### Activity:
Each entry below is to be given again word for word, with no pictures.

### Exercise data:
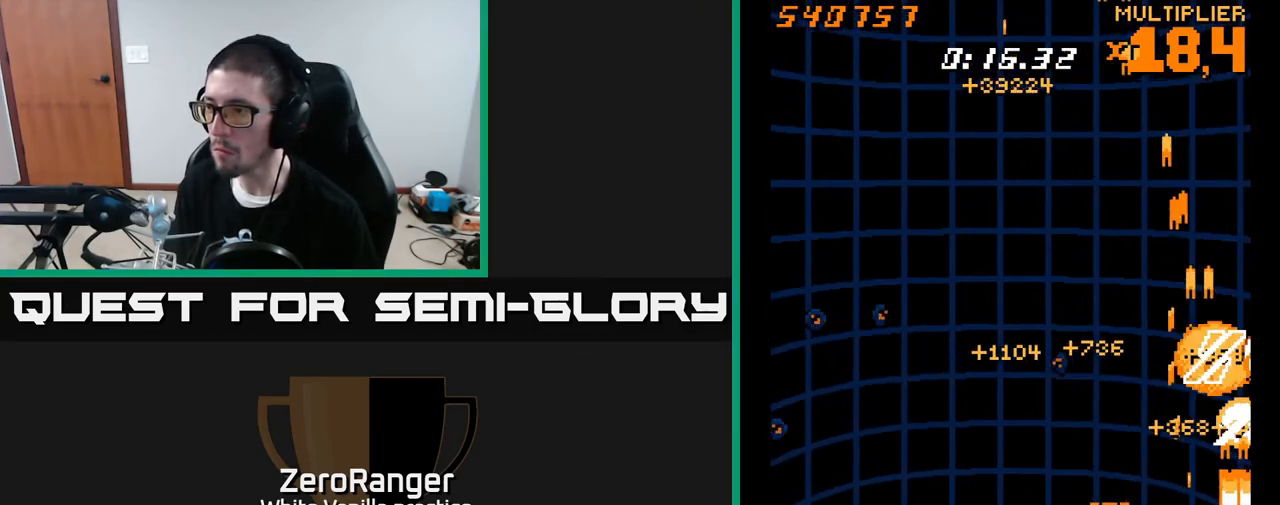
{"buttons": ["L2", "DPAD_UP", "DPAD_RIGHT"], "right_stick": "center", "events": [[83, "DPAD_RIGHT", "up"], [117, "DPAD_DOWN", "up"], [133, "DPAD_LEFT", "down"], [267, "A", "up"], [267, "DPAD_UP", "down"], [267, "L2", "down"], [383, "DPAD_LEFT", "up"], [467, "DPAD_RIGHT", "down"]]}
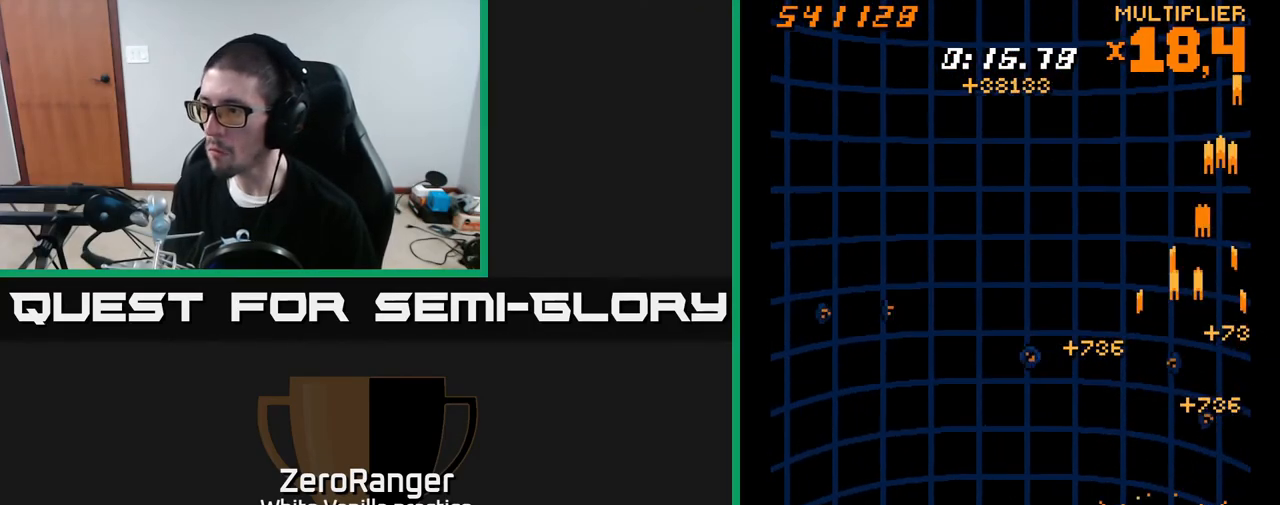
{"buttons": ["L2", "DPAD_UP", "DPAD_LEFT"], "right_stick": "center", "events": [[167, "DPAD_RIGHT", "up"], [317, "DPAD_LEFT", "down"]]}
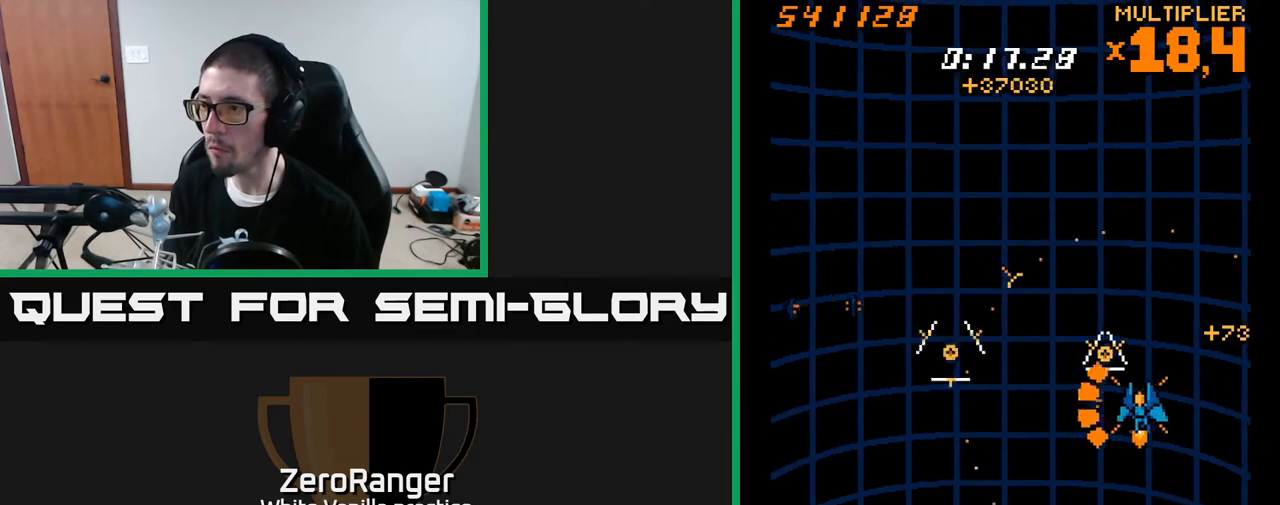
{"buttons": ["L2", "DPAD_DOWN"], "right_stick": "center", "events": [[17, "DPAD_UP", "up"], [183, "L2", "up"], [267, "L2", "down"], [333, "DPAD_LEFT", "up"], [383, "DPAD_DOWN", "down"], [400, "DPAD_RIGHT", "down"], [467, "DPAD_RIGHT", "up"]]}
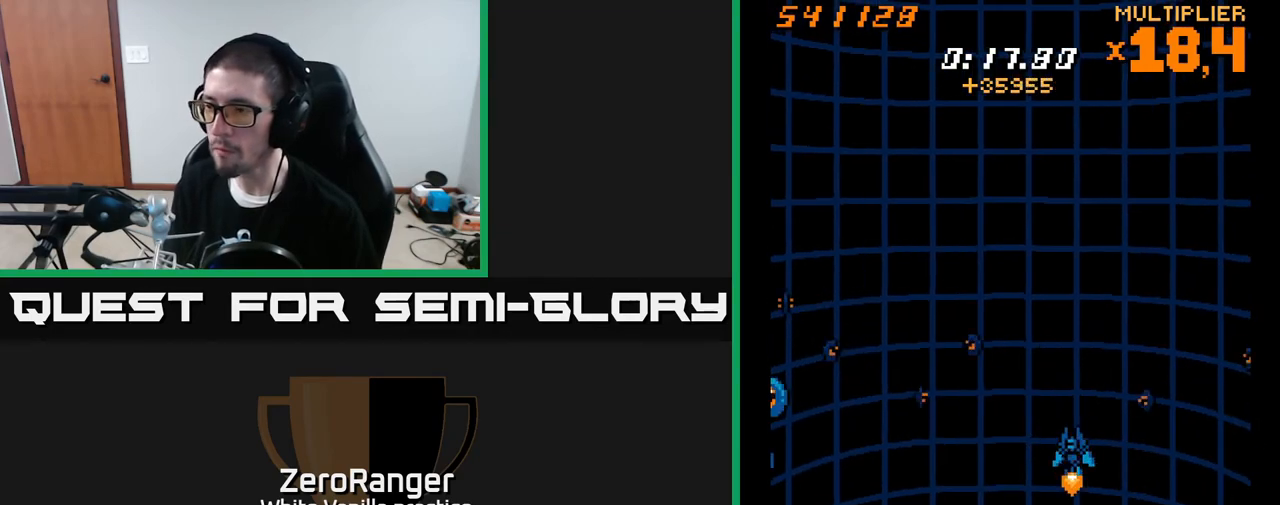
{"buttons": ["L2", "DPAD_UP"], "right_stick": "center", "events": [[17, "DPAD_DOWN", "up"], [17, "DPAD_LEFT", "down"], [267, "DPAD_UP", "down"], [333, "DPAD_LEFT", "up"], [367, "DPAD_LEFT", "down"], [450, "DPAD_LEFT", "up"]]}
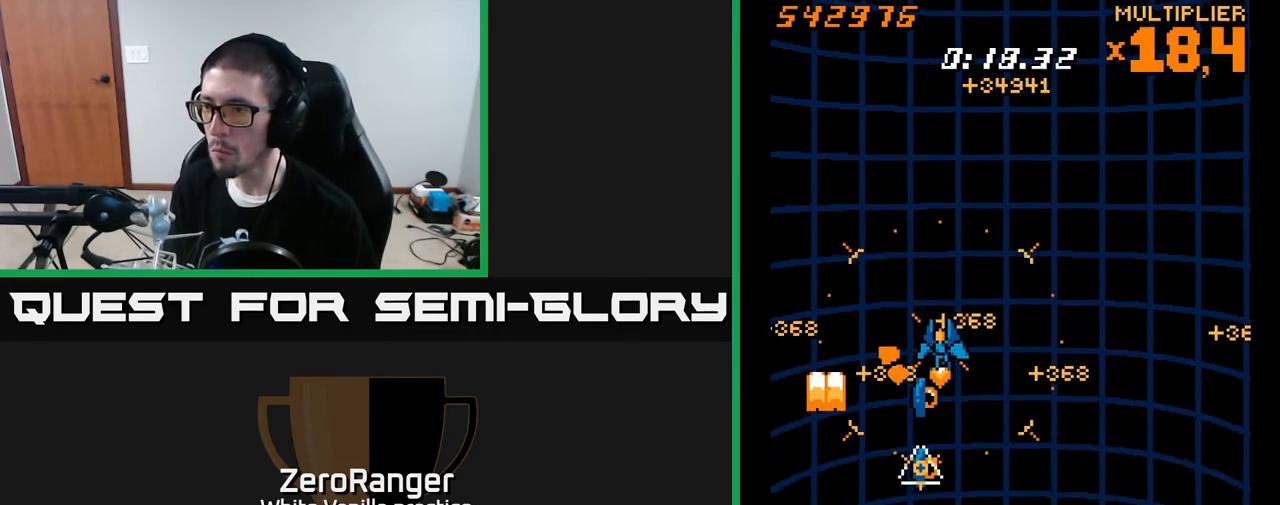
{"buttons": ["L2", "DPAD_UP", "DPAD_LEFT"], "right_stick": "center", "events": [[33, "DPAD_LEFT", "down"], [167, "DPAD_UP", "up"], [200, "DPAD_DOWN", "down"], [200, "DPAD_LEFT", "up"], [250, "DPAD_DOWN", "up"], [250, "DPAD_RIGHT", "down"], [417, "DPAD_RIGHT", "up"], [433, "DPAD_UP", "down"], [450, "DPAD_LEFT", "down"]]}
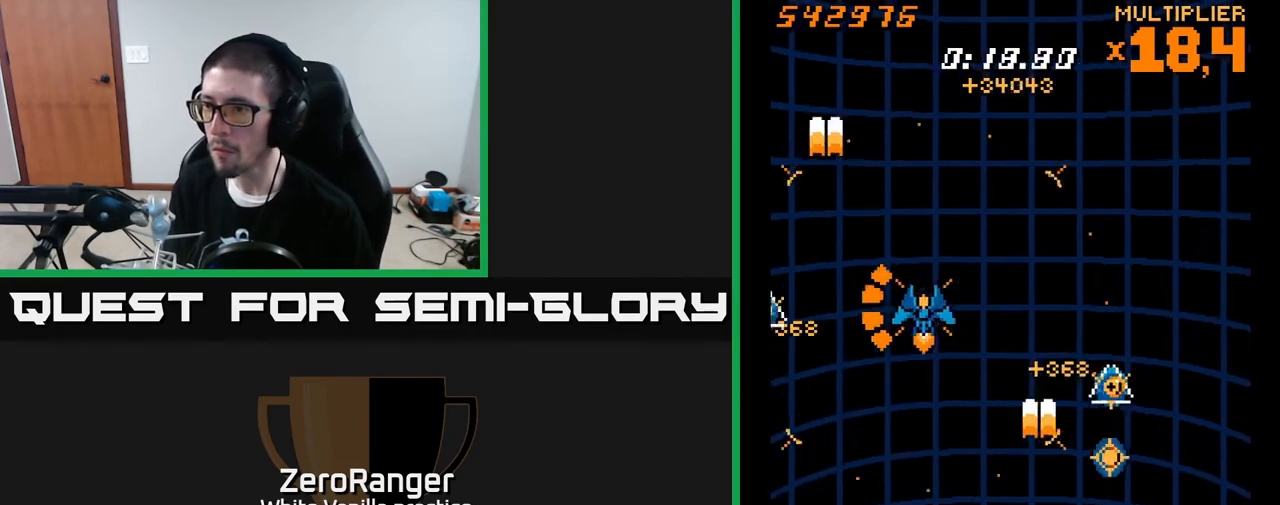
{"buttons": ["DPAD_UP"], "right_stick": "center", "events": [[17, "DPAD_UP", "up"], [100, "DPAD_DOWN", "down"], [117, "DPAD_LEFT", "up"], [150, "DPAD_DOWN", "up"], [150, "DPAD_UP", "down"], [233, "DPAD_LEFT", "down"], [250, "L2", "up"], [283, "DPAD_LEFT", "up"]]}
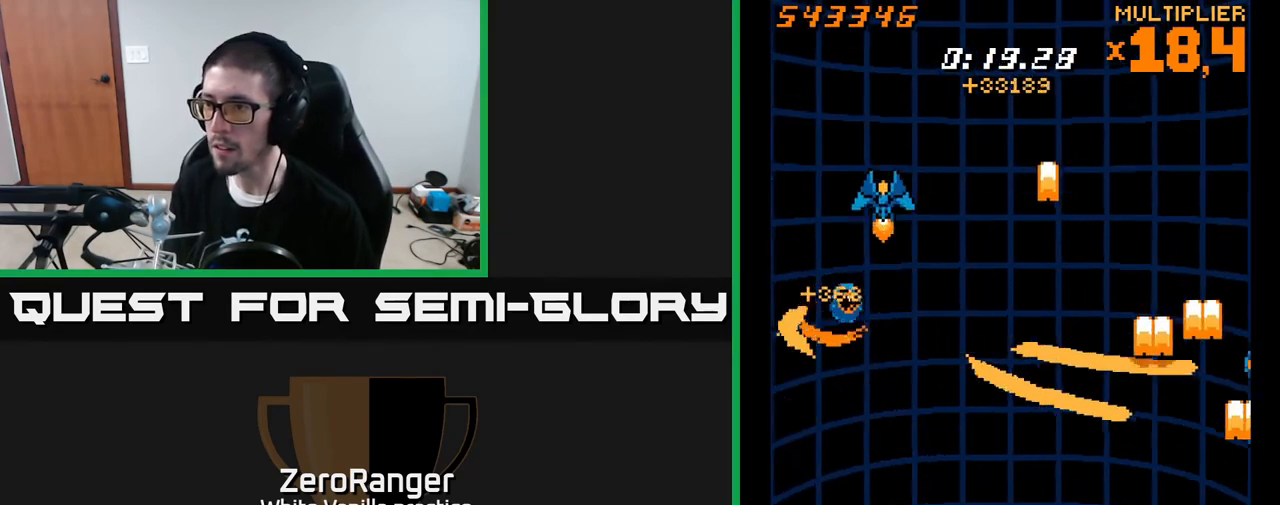
{"buttons": ["A", "DPAD_DOWN", "DPAD_RIGHT"], "right_stick": "center"}
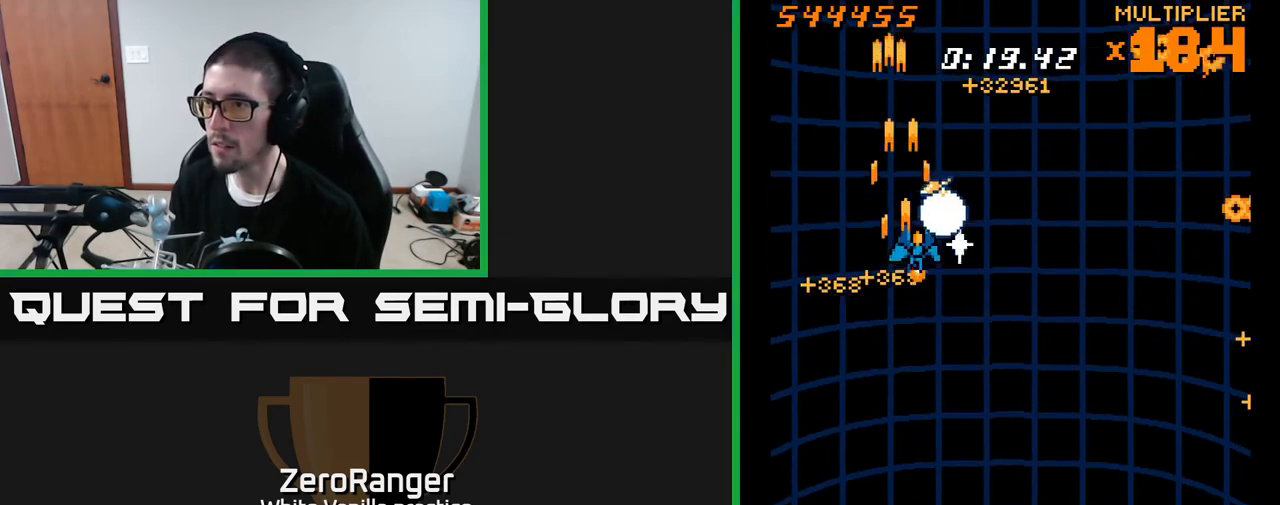
{"buttons": ["DPAD_DOWN", "DPAD_RIGHT"], "right_stick": "center", "events": [[67, "DPAD_DOWN", "up"], [117, "DPAD_UP", "down"], [183, "DPAD_RIGHT", "up"], [250, "A", "up"], [400, "DPAD_UP", "up"], [467, "DPAD_RIGHT", "down"], [483, "DPAD_DOWN", "down"]]}
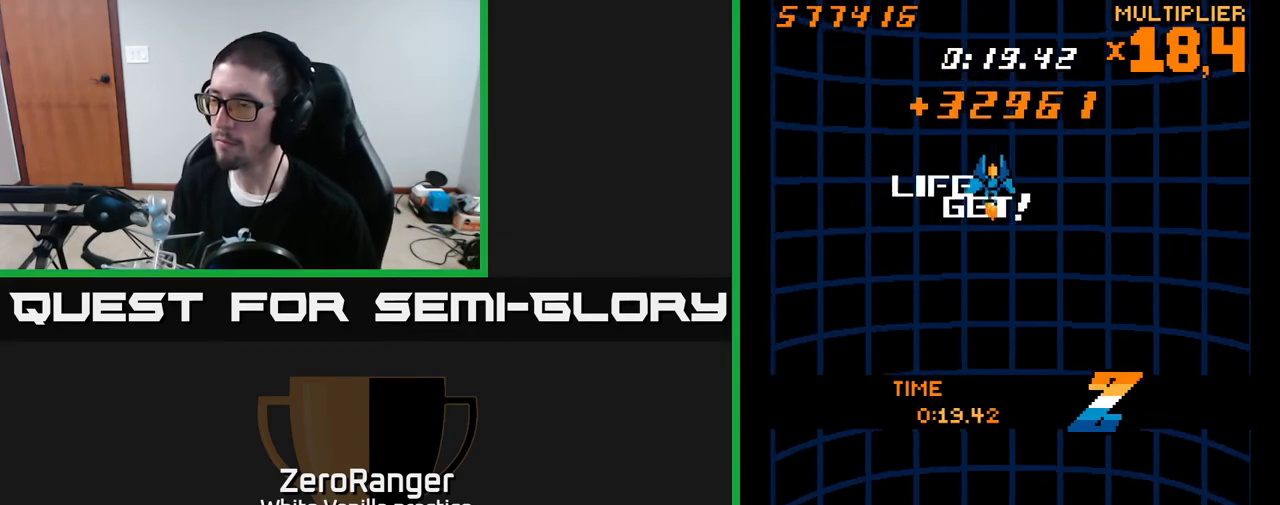
{"buttons": [], "right_stick": "center", "events": [[217, "DPAD_RIGHT", "up"], [283, "DPAD_DOWN", "up"]]}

### Solution below:
{"buttons": ["L2", "DPAD_UP", "DPAD_RIGHT"], "right_stick": "center", "events": [[83, "DPAD_RIGHT", "up"], [117, "DPAD_DOWN", "up"], [133, "DPAD_LEFT", "down"], [267, "A", "up"], [267, "DPAD_UP", "down"], [267, "L2", "down"], [383, "DPAD_LEFT", "up"], [467, "DPAD_RIGHT", "down"]]}
{"buttons": ["L2", "DPAD_UP", "DPAD_LEFT"], "right_stick": "center", "events": [[167, "DPAD_RIGHT", "up"], [317, "DPAD_LEFT", "down"]]}
{"buttons": ["L2", "DPAD_DOWN"], "right_stick": "center", "events": [[17, "DPAD_UP", "up"], [183, "L2", "up"], [267, "L2", "down"], [333, "DPAD_LEFT", "up"], [383, "DPAD_DOWN", "down"], [400, "DPAD_RIGHT", "down"], [467, "DPAD_RIGHT", "up"]]}
{"buttons": ["L2", "DPAD_UP"], "right_stick": "center", "events": [[17, "DPAD_DOWN", "up"], [17, "DPAD_LEFT", "down"], [267, "DPAD_UP", "down"], [333, "DPAD_LEFT", "up"], [367, "DPAD_LEFT", "down"], [450, "DPAD_LEFT", "up"]]}
{"buttons": ["L2", "DPAD_UP", "DPAD_LEFT"], "right_stick": "center", "events": [[33, "DPAD_LEFT", "down"], [167, "DPAD_UP", "up"], [200, "DPAD_DOWN", "down"], [200, "DPAD_LEFT", "up"], [250, "DPAD_DOWN", "up"], [250, "DPAD_RIGHT", "down"], [417, "DPAD_RIGHT", "up"], [433, "DPAD_UP", "down"], [450, "DPAD_LEFT", "down"]]}
{"buttons": ["DPAD_UP"], "right_stick": "center", "events": [[17, "DPAD_UP", "up"], [100, "DPAD_DOWN", "down"], [117, "DPAD_LEFT", "up"], [150, "DPAD_DOWN", "up"], [150, "DPAD_UP", "down"], [233, "DPAD_LEFT", "down"], [250, "L2", "up"], [283, "DPAD_LEFT", "up"]]}
{"buttons": ["A", "DPAD_DOWN", "DPAD_RIGHT"], "right_stick": "center"}
{"buttons": ["DPAD_DOWN", "DPAD_RIGHT"], "right_stick": "center", "events": [[67, "DPAD_DOWN", "up"], [117, "DPAD_UP", "down"], [183, "DPAD_RIGHT", "up"], [250, "A", "up"], [400, "DPAD_UP", "up"], [467, "DPAD_RIGHT", "down"], [483, "DPAD_DOWN", "down"]]}
{"buttons": [], "right_stick": "center", "events": [[217, "DPAD_RIGHT", "up"], [283, "DPAD_DOWN", "up"]]}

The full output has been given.